**Record set:**
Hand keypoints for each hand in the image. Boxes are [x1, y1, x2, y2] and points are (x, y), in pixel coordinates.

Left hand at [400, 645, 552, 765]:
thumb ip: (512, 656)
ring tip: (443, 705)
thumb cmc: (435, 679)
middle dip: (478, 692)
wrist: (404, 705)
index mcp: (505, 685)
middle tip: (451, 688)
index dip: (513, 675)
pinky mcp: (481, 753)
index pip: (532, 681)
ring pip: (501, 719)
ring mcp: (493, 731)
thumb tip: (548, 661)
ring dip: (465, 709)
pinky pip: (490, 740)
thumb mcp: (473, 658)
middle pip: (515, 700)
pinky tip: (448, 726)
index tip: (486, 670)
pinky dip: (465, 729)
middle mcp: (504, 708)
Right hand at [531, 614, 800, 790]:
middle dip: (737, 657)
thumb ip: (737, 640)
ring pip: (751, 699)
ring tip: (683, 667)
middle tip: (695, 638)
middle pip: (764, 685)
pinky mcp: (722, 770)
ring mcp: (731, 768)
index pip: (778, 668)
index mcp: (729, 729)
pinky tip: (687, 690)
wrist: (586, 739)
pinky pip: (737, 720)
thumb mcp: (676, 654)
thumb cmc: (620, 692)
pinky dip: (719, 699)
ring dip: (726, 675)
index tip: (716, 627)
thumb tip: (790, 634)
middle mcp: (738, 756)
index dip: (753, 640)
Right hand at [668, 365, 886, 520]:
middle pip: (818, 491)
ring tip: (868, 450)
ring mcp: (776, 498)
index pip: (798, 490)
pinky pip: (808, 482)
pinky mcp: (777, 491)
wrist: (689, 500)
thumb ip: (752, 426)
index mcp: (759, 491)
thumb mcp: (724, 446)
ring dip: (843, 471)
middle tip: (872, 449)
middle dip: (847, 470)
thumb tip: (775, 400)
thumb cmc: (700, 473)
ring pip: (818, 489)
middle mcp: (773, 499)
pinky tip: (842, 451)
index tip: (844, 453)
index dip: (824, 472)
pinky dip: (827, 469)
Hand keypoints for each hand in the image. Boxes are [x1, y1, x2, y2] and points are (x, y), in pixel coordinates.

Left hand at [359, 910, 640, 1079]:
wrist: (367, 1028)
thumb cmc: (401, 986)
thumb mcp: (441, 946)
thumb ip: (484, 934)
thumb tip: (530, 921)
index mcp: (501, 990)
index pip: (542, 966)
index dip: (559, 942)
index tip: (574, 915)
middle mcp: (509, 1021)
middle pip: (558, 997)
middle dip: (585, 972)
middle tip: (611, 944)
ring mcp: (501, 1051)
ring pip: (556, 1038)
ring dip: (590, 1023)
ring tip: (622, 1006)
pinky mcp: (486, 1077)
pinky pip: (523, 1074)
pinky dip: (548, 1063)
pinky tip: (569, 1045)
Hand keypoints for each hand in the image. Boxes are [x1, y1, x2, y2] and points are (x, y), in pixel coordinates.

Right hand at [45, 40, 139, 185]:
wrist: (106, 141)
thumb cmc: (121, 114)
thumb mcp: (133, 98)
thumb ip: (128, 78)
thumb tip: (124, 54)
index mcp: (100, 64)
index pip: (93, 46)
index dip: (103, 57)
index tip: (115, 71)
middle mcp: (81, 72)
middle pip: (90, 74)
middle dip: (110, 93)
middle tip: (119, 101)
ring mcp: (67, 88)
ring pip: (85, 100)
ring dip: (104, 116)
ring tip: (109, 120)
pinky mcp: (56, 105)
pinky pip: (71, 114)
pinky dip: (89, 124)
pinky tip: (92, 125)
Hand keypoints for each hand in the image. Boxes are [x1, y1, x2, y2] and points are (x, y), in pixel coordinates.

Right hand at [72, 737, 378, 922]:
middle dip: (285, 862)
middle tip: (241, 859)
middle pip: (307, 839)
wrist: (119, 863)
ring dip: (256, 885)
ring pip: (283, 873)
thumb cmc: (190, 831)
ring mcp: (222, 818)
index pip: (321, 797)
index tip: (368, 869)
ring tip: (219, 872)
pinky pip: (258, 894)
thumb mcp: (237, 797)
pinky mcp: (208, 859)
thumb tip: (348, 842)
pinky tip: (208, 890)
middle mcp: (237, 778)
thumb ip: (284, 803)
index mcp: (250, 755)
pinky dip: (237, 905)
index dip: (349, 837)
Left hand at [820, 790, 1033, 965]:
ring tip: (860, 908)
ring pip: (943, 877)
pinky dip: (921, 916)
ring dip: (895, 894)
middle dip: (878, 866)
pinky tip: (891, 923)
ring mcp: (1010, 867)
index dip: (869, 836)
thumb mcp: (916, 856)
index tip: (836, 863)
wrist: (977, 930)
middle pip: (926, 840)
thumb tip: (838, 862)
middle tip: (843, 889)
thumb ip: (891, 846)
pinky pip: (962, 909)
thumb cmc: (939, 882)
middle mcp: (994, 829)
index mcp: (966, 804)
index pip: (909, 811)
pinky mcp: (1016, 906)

**Exercise prompt:** Among the lines above, find those that contain the word "wrist" and copy them.

**Your solution:**
wrist: (404, 705)
wrist: (586, 739)
wrist: (689, 500)
wrist: (367, 1028)
wrist: (106, 141)
wrist: (119, 863)
wrist: (977, 930)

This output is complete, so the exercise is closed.